Yerevan To Continue Talks With Baku After Deadly ‘Provocation’

U.S. - U.S. Secretary of State Antony Blinken, Armenian Foreign Minister Ararat Mirzoyan and Azerbaijani Foreign Minister Jeyhun Bayramov start a new round of talks in Arlington, Virginia, June 27, 2023.

Prime Minister Nikol Pashinian on Thursday effectively dismissed Nagorno-Karabakh leaders’ call to halt Armenian-Azerbaijani peace talks made after four Karabakh soldiers were killed by Azerbaijani forces early on Wednesday.

In a statement adopted later on Wednesday, the Karabakh parliament said Yerevan must refuse to negotiate until Baku ends truce violations along the Karabakh “line of contact” and the Armenian-Azerbaijani border. It warned that failure to do so “would mean the encouragement of the Azerbaijani side’s aggressive behavior.”

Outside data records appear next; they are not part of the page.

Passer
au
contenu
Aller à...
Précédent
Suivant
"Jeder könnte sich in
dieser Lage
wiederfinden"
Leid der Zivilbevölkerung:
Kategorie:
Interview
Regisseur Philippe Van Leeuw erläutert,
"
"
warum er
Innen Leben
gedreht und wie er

Pashinian said that the soldiers’ deaths were the result of Baku’s pre-planned “military provocation” aimed at undermining his administration’s “efforts to establish peace between Armenia and Azerbaijan and address the issue of the Nagorno-Karabakh people’s rights and security.” He noted in this regard that the Armenian and Azerbaijani foreign ministers are continuing their latest round of U.S.-mediated negotiations that began outside Washington on Tuesday.

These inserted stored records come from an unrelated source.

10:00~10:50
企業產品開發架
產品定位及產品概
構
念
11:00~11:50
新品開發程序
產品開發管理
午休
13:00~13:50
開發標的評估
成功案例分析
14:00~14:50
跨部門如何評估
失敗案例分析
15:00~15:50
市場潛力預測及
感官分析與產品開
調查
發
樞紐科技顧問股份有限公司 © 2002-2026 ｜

“There is no alternative to peace in our region, and our government, faced with all difficulties and complications, will continue the political path of peace,” Pashinian added at the start of a weekly cabinet meeting in Yerevan.

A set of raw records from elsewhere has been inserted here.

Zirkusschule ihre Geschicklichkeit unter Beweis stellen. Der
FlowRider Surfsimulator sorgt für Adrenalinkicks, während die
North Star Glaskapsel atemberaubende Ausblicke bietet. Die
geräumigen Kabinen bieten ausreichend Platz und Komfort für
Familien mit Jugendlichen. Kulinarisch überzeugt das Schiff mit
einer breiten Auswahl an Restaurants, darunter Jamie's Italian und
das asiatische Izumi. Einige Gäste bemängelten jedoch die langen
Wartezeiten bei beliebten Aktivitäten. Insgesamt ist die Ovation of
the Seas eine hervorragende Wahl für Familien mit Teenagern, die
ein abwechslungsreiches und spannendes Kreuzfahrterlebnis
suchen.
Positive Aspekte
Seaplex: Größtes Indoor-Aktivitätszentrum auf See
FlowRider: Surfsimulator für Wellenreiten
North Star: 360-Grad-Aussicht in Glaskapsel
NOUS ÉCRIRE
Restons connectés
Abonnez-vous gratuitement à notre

A U.S. State Department spokesman, Vedant Patel, said late on Wednesday that there is “no change in the schedule” of the Washington talks that are due to be wrapped up on Thursday evening.

“We are deeply disturbed by the loss of life in Nagorno-Karabakh, and we offer our condolences to the families of all of those who were killed,” Patel told reporters. “These latest incidents underscore the need to refrain from hostilities and for a durable and dignified peace.”

Earlier on Wednesday, Foreign Minister Ararat Mirzoyan and his Azerbaijani counterpart Jeyhun Bayramov held a trilateral meeting with Jake Sullivan, the U.S. national security adviser, at the White House. Sullivan said he urged Baku and Yerevan to “continue making progress toward peace, as well as to avoid provocations and de-escalate tensions in order to build confidence.”

According to the Armenian Foreign Ministry, Mirzoyan told Sullivan that Azerbaijani artillery and drone attacks that left the four Karabakh soldiers dead are part of continuing Azerbaijani efforts to “subject Nagorno-Karabakh to ethnic cleansing.” Pashinian likewise accused Baku of pursuing a “consistent policy” of depopulating the Armenian-populated region.

Pashinian drew strong condemnation from the Karabakh leaders and the Armenian opposition after he pledged in May to recognize Azerbaijani sovereignty over Karabakh through an Armenian-Azerbaijani peace treaty discussed during the ongoing peace talks. His critics maintain that the Karabakh Armenians cannot live safely under Azerbaijani rule and would inevitably leave their homeland in that case.